Wednesday, May 28, 2014


There is no sound in this video shot across the Berlin Wall in 1971. There doesn't have to be. The faces here say it all, the blown kisses, the raised binoculars, the East Germans who do not wish to leave the friends they spot in the West across the many walls, the many divisions.

This is chilling, heartbreaking, telling, historic, and I have my friend Paul Steege, writer and historian at Villanova University, to thank for sharing it with me.

Paul also sent along a link to this Julia Baird New York Times story about the rise of female graffiti artists around the world, which ran earlier this week. The story is fascinating, end to end, and begins like this:

For decades it was thought that the reason street art was almost exclusively male was because men were more comfortable with peril; many sought it. After all, street art is notoriously dangerous, exhilarating and risky.

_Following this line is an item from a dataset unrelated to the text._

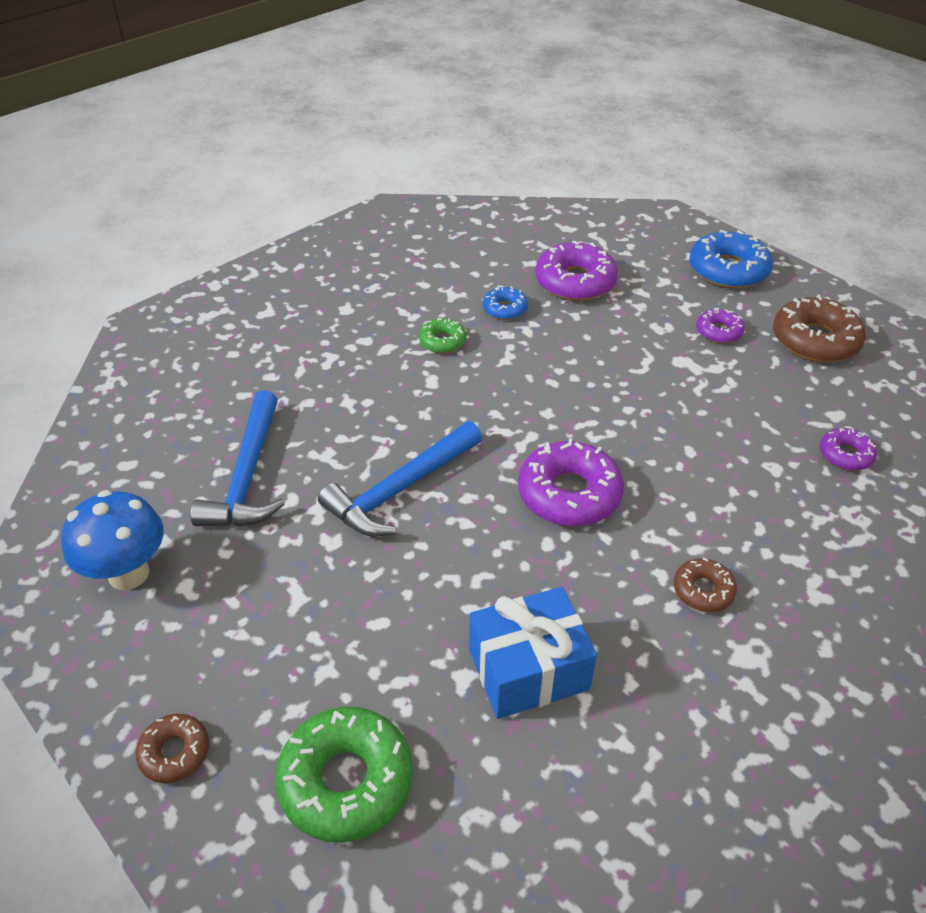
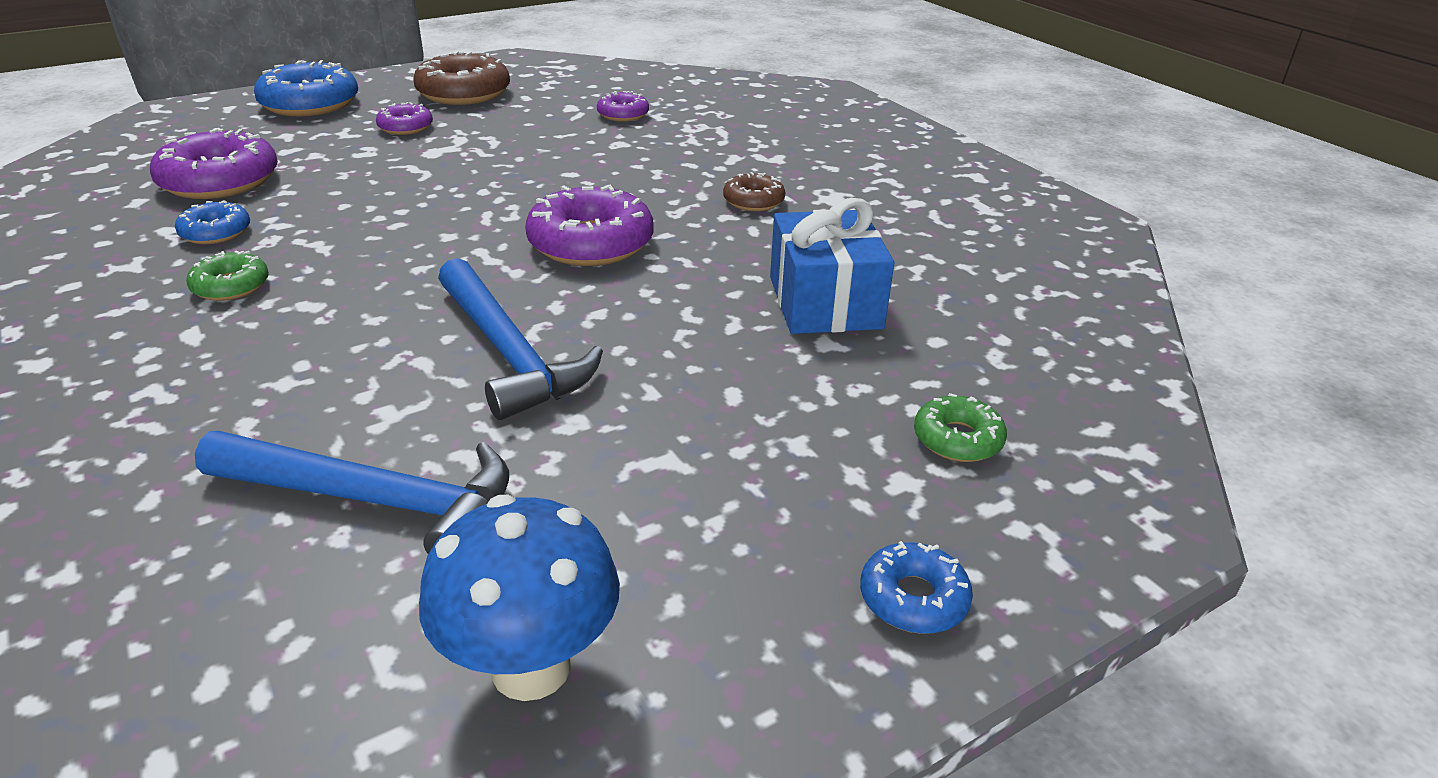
camera: 80 degrees left, 10 degrees down
(175, 752) = (913, 598): brown donut -> blue donut
(346, 781) = (957, 439): green donut -> green donut, size x0.54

It is, of course, usually illegal; many street artists work at night, in wigs or masks, wearing shoes made for running. One night, when the Australian artist Vexta, who is now based in Brooklyn, was painting neon-splattered, psychedelic images in an abandoned building with friends, the police arrived. She jumped through a hole in the wall, rolled under a shutter door and ran down the street to hail a cab. No one would pick her up, since she was smeared with dirt and paint.
 Ada, I think, as I read. Ada (Going Over). She might have been Vexta. She might still be.